DIRECTIONS: The reply to the records below should contain exactly the lines from the line with "c) The internal verification procedure" through the line with "3.6 Formal appeal procedures", and nothing besides.

RECORDS FOR THE TASK:

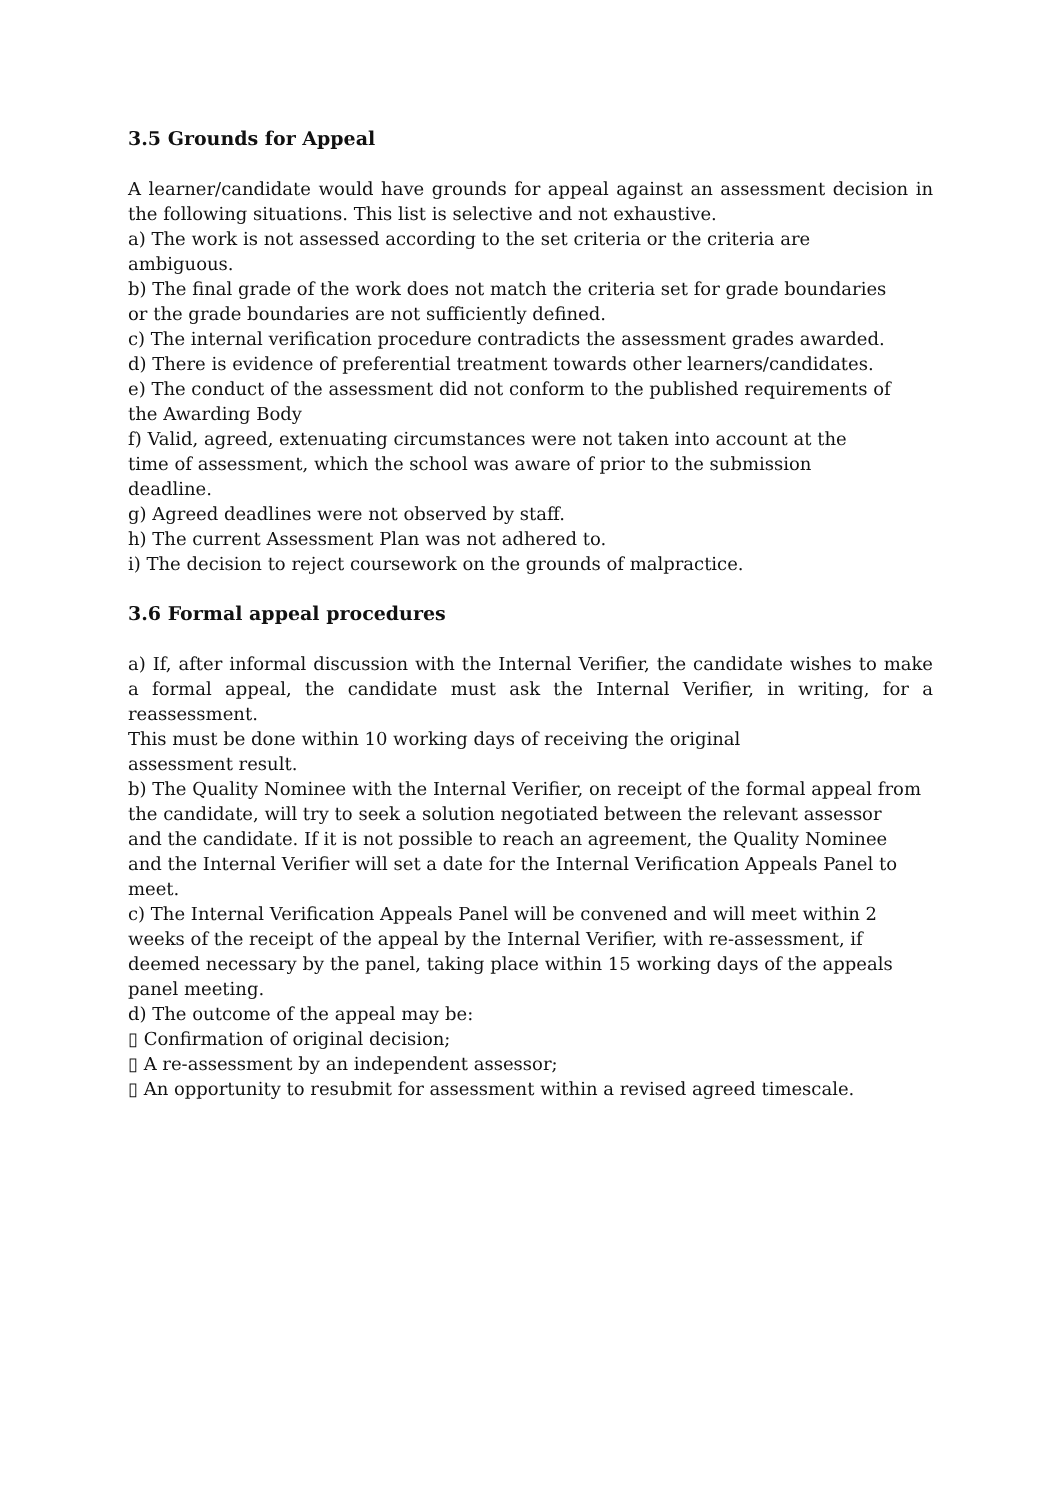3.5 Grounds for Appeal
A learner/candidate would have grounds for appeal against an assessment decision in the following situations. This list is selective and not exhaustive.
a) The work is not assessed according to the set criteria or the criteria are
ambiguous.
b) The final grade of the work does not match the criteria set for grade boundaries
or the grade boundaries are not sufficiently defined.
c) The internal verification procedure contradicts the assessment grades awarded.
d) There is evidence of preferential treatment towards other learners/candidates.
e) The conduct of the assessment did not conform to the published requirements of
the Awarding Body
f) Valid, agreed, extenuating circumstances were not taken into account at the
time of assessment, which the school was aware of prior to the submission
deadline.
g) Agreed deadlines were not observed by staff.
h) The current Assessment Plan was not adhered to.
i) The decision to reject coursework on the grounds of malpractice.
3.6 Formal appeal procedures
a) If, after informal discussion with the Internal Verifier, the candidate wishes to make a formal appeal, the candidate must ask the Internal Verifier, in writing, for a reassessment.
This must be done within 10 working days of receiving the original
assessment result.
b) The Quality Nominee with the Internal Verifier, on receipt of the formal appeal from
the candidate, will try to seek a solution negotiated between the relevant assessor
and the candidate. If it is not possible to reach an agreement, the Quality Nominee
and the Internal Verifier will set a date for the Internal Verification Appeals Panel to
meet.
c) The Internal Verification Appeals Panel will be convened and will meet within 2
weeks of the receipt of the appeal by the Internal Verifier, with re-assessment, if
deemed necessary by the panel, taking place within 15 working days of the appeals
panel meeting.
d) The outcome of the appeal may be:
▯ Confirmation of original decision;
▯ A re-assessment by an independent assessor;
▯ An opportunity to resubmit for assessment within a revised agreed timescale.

REPLY:
c) The internal verification procedure contradicts the assessment grades awarded.
d) There is evidence of preferential treatment towards other learners/candidates.
e) The conduct of the assessment did not conform to the published requirements of
the Awarding Body
f) Valid, agreed, extenuating circumstances were not taken into account at the
time of assessment, which the school was aware of prior to the submission
deadline.
g) Agreed deadlines were not observed by staff.
h) The current Assessment Plan was not adhered to.
i) The decision to reject coursework on the grounds of malpractice.
3.6 Formal appeal procedures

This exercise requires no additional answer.